Brief A: Using the passage on history and historiography below, decide whether each statement agrees with it: (i) Startt and Sloan held that historical study contains at least three elements; (ii) Fourie treats historiography as relying on the critical approach alone; (iii) Nord describes the social scientist historian as concerned with unique events. Answer yes or no for each and quote the deciding words.
Brief B: From the passage on history and historiography below, list every specific approach in communication history that Sonderling distinguishes.
Brief C: Translate this sentence from the passage on history and historiography below into Spanish: "Historiography, in essence, is a combination of the two approaches, because it must make use of what is to be found through empirical research and what must be interpreted from those factual findings."

Source passage:
After these brief clarifications of and foundational constructs relating to journalism and media, and journalism and history, this researcher will now proceed with the conceptualisation of a "guiding principle" in terms of the project that elicited these primary observations and reflections on journalism/media and history.

After accepting the challenge to write a history of a media company of such extent and complexity, it was deemed necessary to revisit some processes in studying history, or, in journalistic terms, the what and why of historiography (in this case, media historiography), before embarking on such a study.

Some notions on (media) history and historiography, or the what and why, will now be unpacked, including, firstly, a brief discussion of history/historiography. This will be followed by a revisiting of some relevant approaches, or the how, of studying and writing historiography (in this case, media historiography).

 

History and historiography in general

Before proceeding to some relevant examples of theoretical approaches, it is expedient to ground the discussion of the basic tenets of history (broadly defined as the narrative of the past) and historiography (broadly defined as the recording or writing of the narrative of the past).

For Sonderling, historiography can be defined as the study of history as a particular scientific field of inquiry defined in the most general way "as the study of the past".42

Lamble refers to mass communication theorists Startt and Sloan, who contended that "historical study contains at least three elements: (a) evidence, (b) interpretation, and (c) narrative".43

This of course echoes the Rankean "programmatic dictum"44 of "simply to show how it really was (wie es eigentlich gewesen)"45 as "probably the most famous of all pronouncements about the nature of history".46

A more recent and South African definition of historiography describes it as "human science" (and thus part of the humanities) and as an attempt to mine the "accessible sediment, reports, and analyses of events in the past".47

In revisiting the work of some relevant scholars of communication history, one can start with Berger's statement, which encompasses the complexity of history rather simplistically: "First, when we think of history, we think of studies of the past, and in that respect, history is about the past."48

Sonderling believes that history is "a set of human actors, activities and events that have occurred in [a] particular place and at [a] particular time in the past". But: history is "more than a list of dates, names and places or facts that speak for themselves" (emphasis original). For him, historical research "involves the study of the records of the past and reveals what people chose to communicate about their world" (emphasis original).49

Partner regards history as "a hermeneutic expressed in narrative constructed under special, severe constraints". These "special constraints" on "the finding and handling of evidence, previous scholarship, argumentation [and] provisional and declarative statements, constitute the epistemological (and artistic) foundation of history".50

Nord writes that there are different views about the nature and aim of historical research, and distinguishes between two main approaches, namely a humanist/positivist (or idiographic [particularising]) and a scientific/idealist (or nomothetic [generalising]) approach. But there is a growing realisation "that for history (perhaps for all knowledge) the distinction is necessarily blurred". For Nord, the humanist historian (and approach to communication history) is concerned with the study "of unique events or sequences", in order to understand an event by understanding its context in a particular space and time, whereas the social scientist historian is interested in "general processes" and hopes to construct generalisations and theories "to explain classes of events without regard to space or time".51

Fourie regards the positivistic and critical approaches in communication research as the "two grand theories from which all mass communication research depart[ed]".52 For Fourie, the positivist approach focuses on the scientific method and empiricism, and the critical approach on ideology and power, "aiming to expose the misuse of the media by a power elite". Historiography, in essence, is a combination of the two approaches, because it must make use of what is to be found through empirical research and what must be interpreted from those factual findings. This also leads to what is called a fusion of paradigms, because positivistic research "tends to be supplemented with critical interpretation and evaluation, while critical researchers often back up their assumptions with empirical proof'.53

Sonderling, in terms of his view, mapped out a series of theoretical approaches to communication history. He chose to categorise the broad approaches to theories of history as the cyclical view of history, the providential view and the progressive view. With regard to specific approaches in communication history, he distinguishes between the Intellectual History School, the Social History School, the Cultural History School and the Rhetoric of History School.54 Irrespective of all approaches, "all our information about events in the past is indirect and is available to us only through a reconstructed account of past events".

Input data:
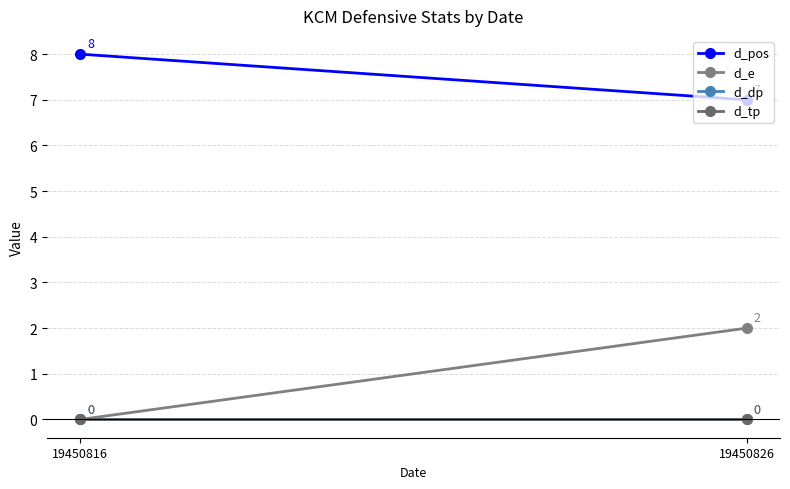

What is the sum of all d_pos values?

15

Problem solution A:
(i) Yes: "historical study contains at least three elements: (a) evidence, (b) interpretation, and (c) narrative"
(ii) No: "Historiography, in essence, is a combination of the two approaches"
(iii) No: "the social scientist historian is interested in "general processes""

Problem solution B:
- the Intellectual History School
- the Social History School
- the Cultural History School
- the Rhetoric of History School

Problem solution C: La historiografía es, en esencia, una combinación de los dos enfoques, porque debe valerse de lo que se encuentra mediante la investigación empírica y de lo que debe interpretarse a partir de esos hallazgos fácticos.